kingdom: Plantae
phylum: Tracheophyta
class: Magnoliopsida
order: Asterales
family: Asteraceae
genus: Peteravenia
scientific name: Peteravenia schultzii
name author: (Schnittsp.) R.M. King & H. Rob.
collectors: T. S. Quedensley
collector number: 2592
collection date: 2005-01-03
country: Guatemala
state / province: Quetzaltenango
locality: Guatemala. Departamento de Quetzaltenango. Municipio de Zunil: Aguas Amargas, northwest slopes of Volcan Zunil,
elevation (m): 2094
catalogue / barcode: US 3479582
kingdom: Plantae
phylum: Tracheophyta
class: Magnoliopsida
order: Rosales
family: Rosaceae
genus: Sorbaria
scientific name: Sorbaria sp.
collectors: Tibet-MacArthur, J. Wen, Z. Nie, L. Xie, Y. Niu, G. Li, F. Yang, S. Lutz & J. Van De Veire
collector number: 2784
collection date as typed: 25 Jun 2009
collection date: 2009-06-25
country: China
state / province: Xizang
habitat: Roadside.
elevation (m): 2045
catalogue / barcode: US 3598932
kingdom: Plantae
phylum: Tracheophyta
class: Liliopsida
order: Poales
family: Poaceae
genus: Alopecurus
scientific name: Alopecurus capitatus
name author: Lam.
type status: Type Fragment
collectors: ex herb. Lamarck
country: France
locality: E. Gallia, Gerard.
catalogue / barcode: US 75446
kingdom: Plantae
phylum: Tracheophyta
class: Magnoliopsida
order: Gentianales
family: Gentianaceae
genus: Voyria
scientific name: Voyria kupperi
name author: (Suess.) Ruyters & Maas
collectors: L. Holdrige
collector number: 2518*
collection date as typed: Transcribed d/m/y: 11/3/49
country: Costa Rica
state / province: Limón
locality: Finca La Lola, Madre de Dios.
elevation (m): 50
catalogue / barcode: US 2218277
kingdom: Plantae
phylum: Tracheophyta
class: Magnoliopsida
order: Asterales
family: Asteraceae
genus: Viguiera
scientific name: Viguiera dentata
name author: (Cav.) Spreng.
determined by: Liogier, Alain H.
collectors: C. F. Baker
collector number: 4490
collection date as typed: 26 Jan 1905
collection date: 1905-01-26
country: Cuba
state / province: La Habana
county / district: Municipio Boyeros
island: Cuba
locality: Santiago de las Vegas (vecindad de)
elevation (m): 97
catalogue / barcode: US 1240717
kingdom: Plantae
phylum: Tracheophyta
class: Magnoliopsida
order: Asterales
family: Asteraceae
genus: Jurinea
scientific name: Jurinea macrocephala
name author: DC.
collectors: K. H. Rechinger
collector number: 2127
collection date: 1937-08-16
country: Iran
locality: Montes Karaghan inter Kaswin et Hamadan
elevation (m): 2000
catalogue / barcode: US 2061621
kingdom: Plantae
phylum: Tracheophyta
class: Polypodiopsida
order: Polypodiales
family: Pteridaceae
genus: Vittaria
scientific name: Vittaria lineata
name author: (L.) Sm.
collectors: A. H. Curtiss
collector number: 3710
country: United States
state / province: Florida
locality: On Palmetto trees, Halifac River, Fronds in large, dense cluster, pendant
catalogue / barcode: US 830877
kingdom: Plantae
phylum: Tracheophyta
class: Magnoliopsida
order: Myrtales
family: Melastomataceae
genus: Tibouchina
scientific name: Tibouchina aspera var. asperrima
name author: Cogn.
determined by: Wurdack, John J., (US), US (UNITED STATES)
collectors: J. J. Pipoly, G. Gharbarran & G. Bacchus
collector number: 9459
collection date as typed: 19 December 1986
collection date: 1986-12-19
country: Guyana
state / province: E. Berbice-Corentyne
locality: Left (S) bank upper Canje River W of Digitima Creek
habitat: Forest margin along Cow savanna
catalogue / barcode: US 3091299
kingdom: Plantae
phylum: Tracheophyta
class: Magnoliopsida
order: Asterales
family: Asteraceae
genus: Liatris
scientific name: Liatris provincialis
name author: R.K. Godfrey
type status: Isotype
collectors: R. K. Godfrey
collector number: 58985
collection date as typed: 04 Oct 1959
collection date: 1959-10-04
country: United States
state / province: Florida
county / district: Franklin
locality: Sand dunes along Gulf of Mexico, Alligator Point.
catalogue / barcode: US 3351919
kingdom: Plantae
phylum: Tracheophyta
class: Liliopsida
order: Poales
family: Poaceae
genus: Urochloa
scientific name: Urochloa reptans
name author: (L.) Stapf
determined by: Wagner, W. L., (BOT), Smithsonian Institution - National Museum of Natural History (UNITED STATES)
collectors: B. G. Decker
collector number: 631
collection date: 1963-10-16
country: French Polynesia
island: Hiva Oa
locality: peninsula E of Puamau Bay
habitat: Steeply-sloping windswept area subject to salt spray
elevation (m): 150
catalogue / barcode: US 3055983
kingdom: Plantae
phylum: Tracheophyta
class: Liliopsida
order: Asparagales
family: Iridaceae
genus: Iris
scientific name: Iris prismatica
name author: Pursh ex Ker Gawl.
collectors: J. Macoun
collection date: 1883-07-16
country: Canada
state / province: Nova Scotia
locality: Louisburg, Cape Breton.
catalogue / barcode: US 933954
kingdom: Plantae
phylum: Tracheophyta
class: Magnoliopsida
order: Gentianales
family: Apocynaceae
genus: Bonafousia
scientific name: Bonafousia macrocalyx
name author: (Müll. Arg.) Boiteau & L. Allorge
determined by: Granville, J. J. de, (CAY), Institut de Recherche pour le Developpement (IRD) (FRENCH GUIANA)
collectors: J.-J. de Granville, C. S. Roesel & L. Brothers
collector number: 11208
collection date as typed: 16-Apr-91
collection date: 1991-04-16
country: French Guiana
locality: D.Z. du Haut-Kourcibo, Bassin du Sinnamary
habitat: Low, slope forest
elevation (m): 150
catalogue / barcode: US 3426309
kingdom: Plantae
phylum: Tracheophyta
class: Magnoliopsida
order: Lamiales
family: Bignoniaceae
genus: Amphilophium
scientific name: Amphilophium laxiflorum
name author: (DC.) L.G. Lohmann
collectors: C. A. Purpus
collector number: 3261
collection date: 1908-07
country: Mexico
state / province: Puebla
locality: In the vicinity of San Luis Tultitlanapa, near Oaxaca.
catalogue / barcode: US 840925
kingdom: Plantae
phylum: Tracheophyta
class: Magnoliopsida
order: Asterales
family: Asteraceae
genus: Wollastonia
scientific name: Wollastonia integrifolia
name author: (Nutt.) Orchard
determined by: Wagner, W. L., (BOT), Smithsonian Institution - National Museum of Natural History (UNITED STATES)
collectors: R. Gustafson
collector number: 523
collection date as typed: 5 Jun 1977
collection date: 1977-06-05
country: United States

__Work to complete__.
In all of the entries above, replace every instance of "collectors" with "collected by" and leave everything else unchanged.

__Worked answer__.
kingdom: Plantae
phylum: Tracheophyta
class: Magnoliopsida
order: Asterales
family: Asteraceae
genus: Peteravenia
scientific name: Peteravenia schultzii
name author: (Schnittsp.) R.M. King & H. Rob.
collected by: T. S. Quedensley
collector number: 2592
collection date: 2005-01-03
country: Guatemala
state / province: Quetzaltenango
locality: Guatemala. Departamento de Quetzaltenango. Municipio de Zunil: Aguas Amargas, northwest slopes of Volcan Zunil,
elevation (m): 2094
catalogue / barcode: US 3479582
kingdom: Plantae
phylum: Tracheophyta
class: Magnoliopsida
order: Rosales
family: Rosaceae
genus: Sorbaria
scientific name: Sorbaria sp.
collected by: Tibet-MacArthur, J. Wen, Z. Nie, L. Xie, Y. Niu, G. Li, F. Yang, S. Lutz & J. Van De Veire
collector number: 2784
collection date as typed: 25 Jun 2009
collection date: 2009-06-25
country: China
state / province: Xizang
habitat: Roadside.
elevation (m): 2045
catalogue / barcode: US 3598932
kingdom: Plantae
phylum: Tracheophyta
class: Liliopsida
order: Poales
family: Poaceae
genus: Alopecurus
scientific name: Alopecurus capitatus
name author: Lam.
type status: Type Fragment
collected by: ex herb. Lamarck
country: France
locality: E. Gallia, Gerard.
catalogue / barcode: US 75446
kingdom: Plantae
phylum: Tracheophyta
class: Magnoliopsida
order: Gentianales
family: Gentianaceae
genus: Voyria
scientific name: Voyria kupperi
name author: (Suess.) Ruyters & Maas
collected by: L. Holdrige
collector number: 2518*
collection date as typed: Transcribed d/m/y: 11/3/49
country: Costa Rica
state / province: Limón
locality: Finca La Lola, Madre de Dios.
elevation (m): 50
catalogue / barcode: US 2218277
kingdom: Plantae
phylum: Tracheophyta
class: Magnoliopsida
order: Asterales
family: Asteraceae
genus: Viguiera
scientific name: Viguiera dentata
name author: (Cav.) Spreng.
determined by: Liogier, Alain H.
collected by: C. F. Baker
collector number: 4490
collection date as typed: 26 Jan 1905
collection date: 1905-01-26
country: Cuba
state / province: La Habana
county / district: Municipio Boyeros
island: Cuba
locality: Santiago de las Vegas (vecindad de)
elevation (m): 97
catalogue / barcode: US 1240717
kingdom: Plantae
phylum: Tracheophyta
class: Magnoliopsida
order: Asterales
family: Asteraceae
genus: Jurinea
scientific name: Jurinea macrocephala
name author: DC.
collected by: K. H. Rechinger
collector number: 2127
collection date: 1937-08-16
country: Iran
locality: Montes Karaghan inter Kaswin et Hamadan
elevation (m): 2000
catalogue / barcode: US 2061621
kingdom: Plantae
phylum: Tracheophyta
class: Polypodiopsida
order: Polypodiales
family: Pteridaceae
genus: Vittaria
scientific name: Vittaria lineata
name author: (L.) Sm.
collected by: A. H. Curtiss
collector number: 3710
country: United States
state / province: Florida
locality: On Palmetto trees, Halifac River, Fronds in large, dense cluster, pendant
catalogue / barcode: US 830877
kingdom: Plantae
phylum: Tracheophyta
class: Magnoliopsida
order: Myrtales
family: Melastomataceae
genus: Tibouchina
scientific name: Tibouchina aspera var. asperrima
name author: Cogn.
determined by: Wurdack, John J., (US), US (UNITED STATES)
collected by: J. J. Pipoly, G. Gharbarran & G. Bacchus
collector number: 9459
collection date as typed: 19 December 1986
collection date: 1986-12-19
country: Guyana
state / province: E. Berbice-Corentyne
locality: Left (S) bank upper Canje River W of Digitima Creek
habitat: Forest margin along Cow savanna
catalogue / barcode: US 3091299
kingdom: Plantae
phylum: Tracheophyta
class: Magnoliopsida
order: Asterales
family: Asteraceae
genus: Liatris
scientific name: Liatris provincialis
name author: R.K. Godfrey
type status: Isotype
collected by: R. K. Godfrey
collector number: 58985
collection date as typed: 04 Oct 1959
collection date: 1959-10-04
country: United States
state / province: Florida
county / district: Franklin
locality: Sand dunes along Gulf of Mexico, Alligator Point.
catalogue / barcode: US 3351919
kingdom: Plantae
phylum: Tracheophyta
class: Liliopsida
order: Poales
family: Poaceae
genus: Urochloa
scientific name: Urochloa reptans
name author: (L.) Stapf
determined by: Wagner, W. L., (BOT), Smithsonian Institution - National Museum of Natural History (UNITED STATES)
collected by: B. G. Decker
collector number: 631
collection date: 1963-10-16
country: French Polynesia
island: Hiva Oa
locality: peninsula E of Puamau Bay
habitat: Steeply-sloping windswept area subject to salt spray
elevation (m): 150
catalogue / barcode: US 3055983
kingdom: Plantae
phylum: Tracheophyta
class: Liliopsida
order: Asparagales
family: Iridaceae
genus: Iris
scientific name: Iris prismatica
name author: Pursh ex Ker Gawl.
collected by: J. Macoun
collection date: 1883-07-16
country: Canada
state / province: Nova Scotia
locality: Louisburg, Cape Breton.
catalogue / barcode: US 933954
kingdom: Plantae
phylum: Tracheophyta
class: Magnoliopsida
order: Gentianales
family: Apocynaceae
genus: Bonafousia
scientific name: Bonafousia macrocalyx
name author: (Müll. Arg.) Boiteau & L. Allorge
determined by: Granville, J. J. de, (CAY), Institut de Recherche pour le Developpement (IRD) (FRENCH GUIANA)
collected by: J.-J. de Granville, C. S. Roesel & L. Brothers
collector number: 11208
collection date as typed: 16-Apr-91
collection date: 1991-04-16
country: French Guiana
locality: D.Z. du Haut-Kourcibo, Bassin du Sinnamary
habitat: Low, slope forest
elevation (m): 150
catalogue / barcode: US 3426309
kingdom: Plantae
phylum: Tracheophyta
class: Magnoliopsida
order: Lamiales
family: Bignoniaceae
genus: Amphilophium
scientific name: Amphilophium laxiflorum
name author: (DC.) L.G. Lohmann
collected by: C. A. Purpus
collector number: 3261
collection date: 1908-07
country: Mexico
state / province: Puebla
locality: In the vicinity of San Luis Tultitlanapa, near Oaxaca.
catalogue / barcode: US 840925
kingdom: Plantae
phylum: Tracheophyta
class: Magnoliopsida
order: Asterales
family: Asteraceae
genus: Wollastonia
scientific name: Wollastonia integrifolia
name author: (Nutt.) Orchard
determined by: Wagner, W. L., (BOT), Smithsonian Institution - National Museum of Natural History (UNITED STATES)
collected by: R. Gustafson
collector number: 523
collection date as typed: 5 Jun 1977
collection date: 1977-06-05
country: United States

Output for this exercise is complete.